Photos released on the ministry’s Twitter feed showed the side panels of the white bus torn from the chassis and twisted upward near the wheel wells.
A policeman, who was injured in a bus explosion, died Saturday, Bahrain police said.
The explosion struck a minibus carrying police on Friday evening in Dih, the Ministry of Interior said on its official Twitter feed.
Photos released on the ministry’s Twitter feed showed the side panels of the white bus torn from the chassis and twisted upward near the wheel wells.
A ministry official near the scene of the blast told reporters that three police officers were injured in the explosion. Anti-government factions have been increasingly using bombs targeting government forces.
“There was an explosion that damaged a bus carrying policemen in Daih,” the Interior Ministry said .
“Two policemen were injured in a terrorist explosion,” it said, adding that a policeman later died of his injuries.
The dead policeman has been identified as Waheed Al Balooshi.
Police said they arrested 26 rioters on Friday and 29 on Thursday who vandalised properties, illegally blocked roads to disrupt traffic and attacked police with firebombs in several parts of the Kingdom.
“Some villages saw rioting, vandalism and the targeting of policemen. This required police to respond to these criminal acts with legal means,” the ministry statement said.
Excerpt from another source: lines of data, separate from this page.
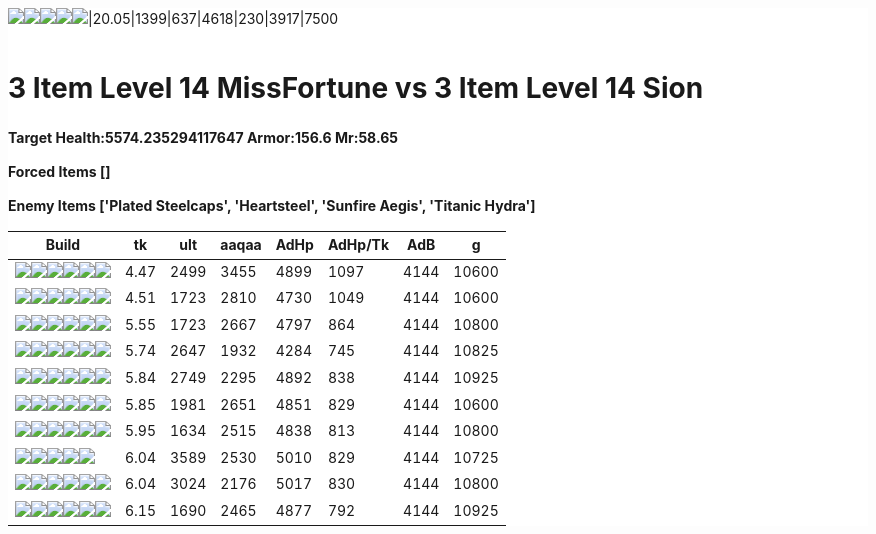 ![](/item/3115.png)![](/item/6630.png)![](/item/1001.png)![](/item/1055.png)![](/item/1036.png)|20.05|1399|637|4618|230|3917|7500




























































# 3 Item Level 14 MissFortune vs 3 Item Level 14 Sion

**Target Health:5574.235294117647 Armor:156.6 Mr:58.65**


**Forced Items []**


**Enemy Items ['Plated Steelcaps', 'Heartsteel', 'Sunfire Aegis', 'Titanic Hydra']**




Build | tk | ult | aaqaa | AdHp | AdHp/Tk | AdB | g
-|-|-|-|-|-|-|-
![](/item/3153.png)![](/item/3124.png)![](/item/3036.png)![](/item/1001.png)![](/item/1055.png)![](/item/1036.png)|4.47|2499|3455|4899|1097|4144|10600
![](/item/3153.png)![](/item/3124.png)![](/item/6672.png)![](/item/1001.png)![](/item/1055.png)![](/item/1036.png)|4.51|1723|2810|4730|1049|4144|10600
![](/item/3153.png)![](/item/3124.png)![](/item/3091.png)![](/item/1001.png)![](/item/1055.png)![](/item/1036.png)|5.55|1723|2667|4797|864|4144|10800
![](/item/6672.png)![](/item/3124.png)![](/item/3036.png)![](/item/1001.png)![](/item/1055.png)![](/item/1037.png)|5.74|2647|1932|4284|745|4144|10825
![](/item/3153.png)![](/item/6672.png)![](/item/3036.png)![](/item/1001.png)![](/item/1055.png)![](/item/1037.png)|5.84|2749|2295|4892|838|4144|10925
![](/item/3153.png)![](/item/3124.png)![](/item/6676.png)![](/item/1001.png)![](/item/1055.png)![](/item/1036.png)|5.85|1981|2651|4851|829|4144|10600
![](/item/3153.png)![](/item/3124.png)![](/item/3115.png)![](/item/1001.png)![](/item/1055.png)![](/item/1036.png)|5.95|1634|2515|4838|813|4144|10800
![](/item/3153.png)![](/item/3036.png)![](/item/3142.png)![](/item/1055.png)![](/item/1037.png)|6.04|3589|2530|5010|829|4144|10725
![](/item/3153.png)![](/item/3036.png)![](/item/6675.png)![](/item/1001.png)![](/item/1055.png)![](/item/1036.png)|6.04|3024|2176|5017|830|4144|10800
![](/item/3153.png)![](/item/3124.png)![](/item/3046.png)![](/item/1001.png)![](/item/1055.png)![](/item/1037.png)|6.15|1690|2465|4877|792|4144|10925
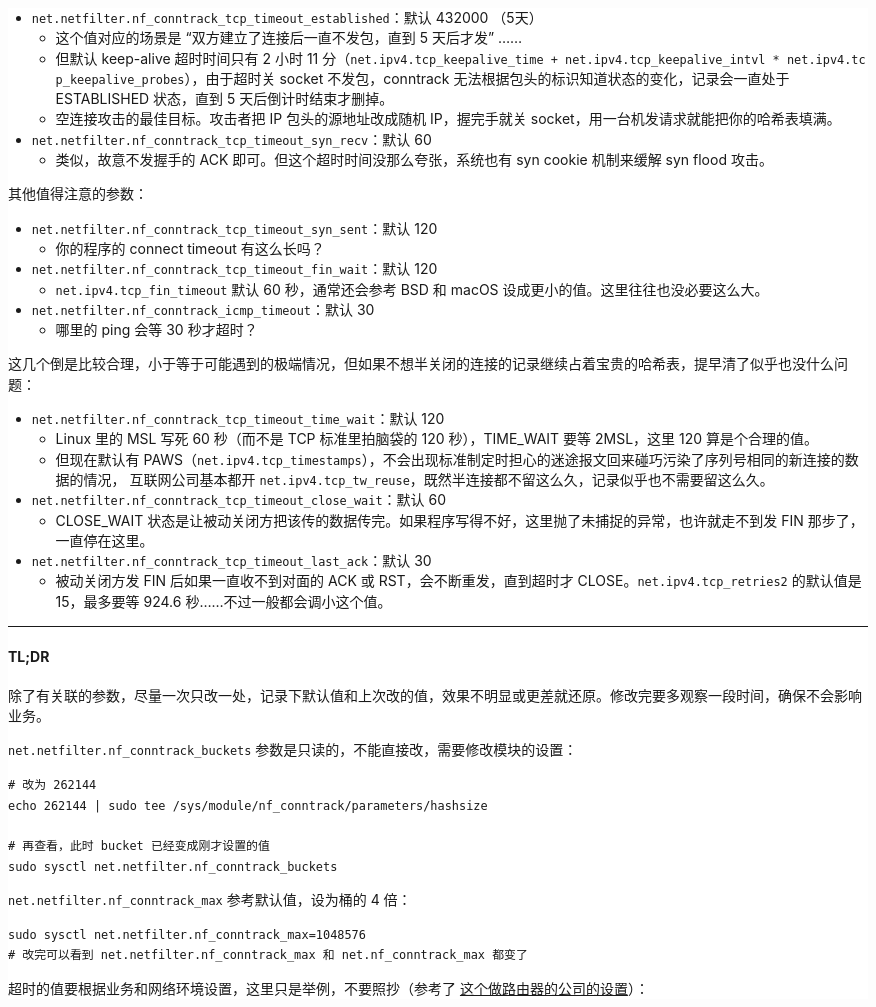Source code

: *   `net.netfilter.nf_conntrack_tcp_timeout_established`：默认 432000 （5天）
    *   这个值对应的场景是 “双方建立了连接后一直不发包，直到 5 天后才发” ……
    *   但默认 keep-alive 超时时间只有 2 小时 11 分（`net.ipv4.tcp_keepalive_time + net.ipv4.tcp_keepalive_intvl * net.ipv4.tcp_keepalive_probes`），由于超时关 socket 不发包，conntrack 无法根据包头的标识知道状态的变化，记录会一直处于 ESTABLISHED 状态，直到 5 天后倒计时结束才删掉。
    *   空连接攻击的最佳目标。攻击者把 IP 包头的源地址改成随机 IP，握完手就关 socket，用一台机发请求就能把你的哈希表填满。
*   `net.netfilter.nf_conntrack_tcp_timeout_syn_recv`：默认 60
    *   类似，故意不发握手的 ACK 即可。但这个超时时间没那么夸张，系统也有 syn cookie 机制来缓解 syn flood 攻击。

其他值得注意的参数：

*   `net.netfilter.nf_conntrack_tcp_timeout_syn_sent`：默认 120
    *   你的程序的 connect timeout 有这么长吗？
*   `net.netfilter.nf_conntrack_tcp_timeout_fin_wait`：默认 120
    *   `net.ipv4.tcp_fin_timeout` 默认 60 秒，通常还会参考 BSD 和 macOS 设成更小的值。这里往往也没必要这么大。
*   `net.netfilter.nf_conntrack_icmp_timeout`：默认 30
    *   哪里的 ping 会等 30 秒才超时？

这几个倒是比较合理，小于等于可能遇到的极端情况，但如果不想半关闭的连接的记录继续占着宝贵的哈希表，提早清了似乎也没什么问题：

*   `net.netfilter.nf_conntrack_tcp_timeout_time_wait`：默认 120
    *   Linux 里的 MSL 写死 60 秒（而不是 TCP 标准里拍脑袋的 120 秒），TIME\_WAIT 要等 2MSL，这里 120 算是个合理的值。
    *   但现在默认有 PAWS（`net.ipv4.tcp_timestamps`），不会出现标准制定时担心的迷途报文回来碰巧污染了序列号相同的新连接的数据的情况， 互联网公司基本都开 `net.ipv4.tcp_tw_reuse`，既然半连接都不留这么久，记录似乎也不需要留这么久。
*   `net.netfilter.nf_conntrack_tcp_timeout_close_wait`：默认 60
    *   CLOSE\_WAIT 状态是让被动关闭方把该传的数据传完。如果程序写得不好，这里抛了未捕捉的异常，也许就走不到发 FIN 那步了，一直停在这里。
*   `net.netfilter.nf_conntrack_tcp_timeout_last_ack`：默认 30
    *   被动关闭方发 FIN 后如果一直收不到对面的 ACK 或 RST，会不断重发，直到超时才 CLOSE。`net.ipv4.tcp_retries2` 的默认值是 15，最多要等 924.6 秒……不过一般都会调小这个值。

* * *

#### [](#tldr)TL;DR

除了有关联的参数，尽量一次只改一处，记录下默认值和上次改的值，效果不明显或更差就还原。修改完要多观察一段时间，确保不会影响业务。

`net.netfilter.nf_conntrack_buckets` 参数是只读的，不能直接改，需要修改模块的设置：

    # 改为 262144
    echo 262144 | sudo tee /sys/module/nf_conntrack/parameters/hashsize
    
    # 再查看，此时 bucket 已经变成刚才设置的值
    sudo sysctl net.netfilter.nf_conntrack_buckets
    

`net.netfilter.nf_conntrack_max` 参考默认值，设为桶的 4 倍：

    sudo sysctl net.netfilter.nf_conntrack_max=1048576
    # 改完可以看到 net.netfilter.nf_conntrack_max 和 net.nf_conntrack_max 都变了
    

超时的值要根据业务和网络环境设置，这里只是举例，不要照抄（参考了 [这个做路由器的公司的设置](https://forum.mikrotik.com/viewtopic.php?t=85039)）：
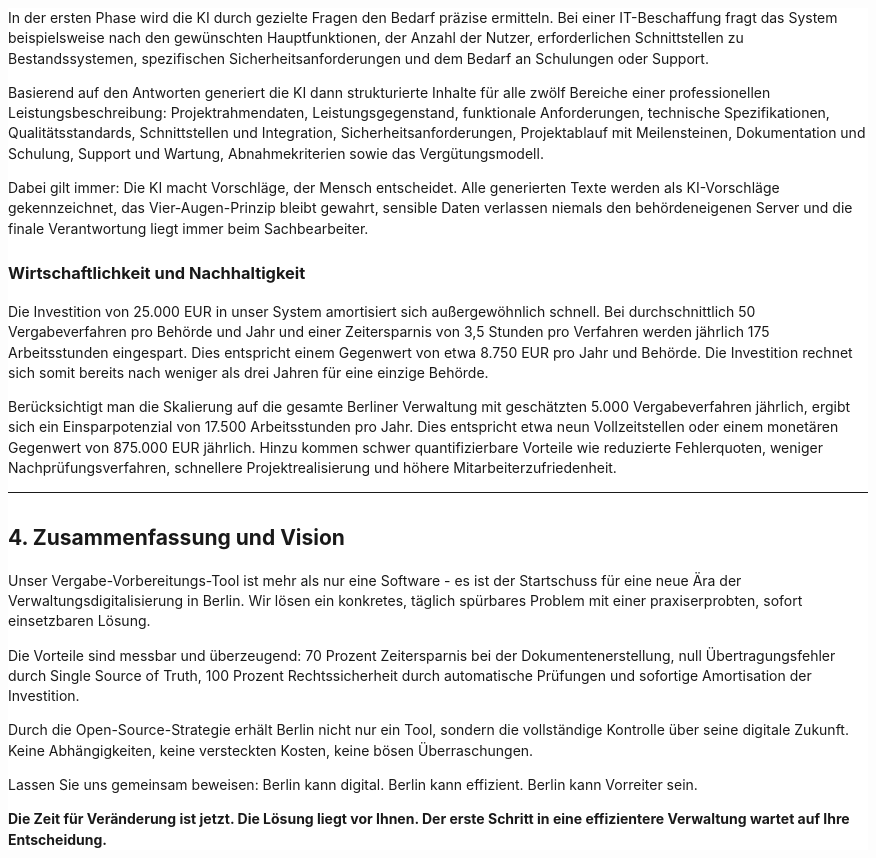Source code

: In der ersten Phase wird die KI durch gezielte Fragen den Bedarf präzise ermitteln. Bei einer IT-Beschaffung fragt das System beispielsweise nach den gewünschten Hauptfunktionen, der Anzahl der Nutzer, erforderlichen Schnittstellen zu Bestandssystemen, spezifischen Sicherheitsanforderungen und dem Bedarf an Schulungen oder Support.

Basierend auf den Antworten generiert die KI dann strukturierte Inhalte für alle zwölf Bereiche einer professionellen Leistungsbeschreibung: Projektrahmendaten, Leistungsgegenstand, funktionale Anforderungen, technische Spezifikationen, Qualitätsstandards, Schnittstellen und Integration, Sicherheitsanforderungen, Projektablauf mit Meilensteinen, Dokumentation und Schulung, Support und Wartung, Abnahmekriterien sowie das Vergütungsmodell.

Dabei gilt immer: Die KI macht Vorschläge, der Mensch entscheidet. Alle generierten Texte werden als KI-Vorschläge gekennzeichnet, das Vier-Augen-Prinzip bleibt gewahrt, sensible Daten verlassen niemals den behördeneigenen Server und die finale Verantwortung liegt immer beim Sachbearbeiter.

### Wirtschaftlichkeit und Nachhaltigkeit

Die Investition von 25.000 EUR in unser System amortisiert sich außergewöhnlich schnell. Bei durchschnittlich 50 Vergabeverfahren pro Behörde und Jahr und einer Zeitersparnis von 3,5 Stunden pro Verfahren werden jährlich 175 Arbeitsstunden eingespart. Dies entspricht einem Gegenwert von etwa 8.750 EUR pro Jahr und Behörde. Die Investition rechnet sich somit bereits nach weniger als drei Jahren für eine einzige Behörde.

Berücksichtigt man die Skalierung auf die gesamte Berliner Verwaltung mit geschätzten 5.000 Vergabeverfahren jährlich, ergibt sich ein Einsparpotenzial von 17.500 Arbeitsstunden pro Jahr. Dies entspricht etwa neun Vollzeitstellen oder einem monetären Gegenwert von 875.000 EUR jährlich. Hinzu kommen schwer quantifizierbare Vorteile wie reduzierte Fehlerquoten, weniger Nachprüfungsverfahren, schnellere Projektrealisierung und höhere Mitarbeiterzufriedenheit.

---

## 4. Zusammenfassung und Vision

Unser Vergabe-Vorbereitungs-Tool ist mehr als nur eine Software - es ist der Startschuss für eine neue Ära der Verwaltungsdigitalisierung in Berlin. Wir lösen ein konkretes, täglich spürbares Problem mit einer praxiserprobten, sofort einsetzbaren Lösung.

Die Vorteile sind messbar und überzeugend: 70 Prozent Zeitersparnis bei der Dokumentenerstellung, null Übertragungsfehler durch Single Source of Truth, 100 Prozent Rechtssicherheit durch automatische Prüfungen und sofortige Amortisation der Investition.

Durch die Open-Source-Strategie erhält Berlin nicht nur ein Tool, sondern die vollständige Kontrolle über seine digitale Zukunft. Keine Abhängigkeiten, keine versteckten Kosten, keine bösen Überraschungen.

Lassen Sie uns gemeinsam beweisen: Berlin kann digital. Berlin kann effizient. Berlin kann Vorreiter sein.

**Die Zeit für Veränderung ist jetzt. Die Lösung liegt vor Ihnen. Der erste Schritt in eine effizientere Verwaltung wartet auf Ihre Entscheidung.**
Authorities in late December announced the seizure of large amounts of explosives, automatic rifles and ammunition.
Earlier in the day, protesters were turned back as they tried to make their way to the former site of Manama’s Pearl Square, the focal point for the protest that started on February 14, 2011.
Some of the youths marching on Friday were masked and held unlit Molotov cocktails or metal rods. Police used teargas to prevent them from approaching the former protest grounds.
On Thursday, 29 were arrested over “rioting and vandalism” in villages outside Manama, the Interior Ministry said.
Protesters blocked roads to villages outside the capital with debris and smeared oil on the pavement to try to prevent security forces from entering.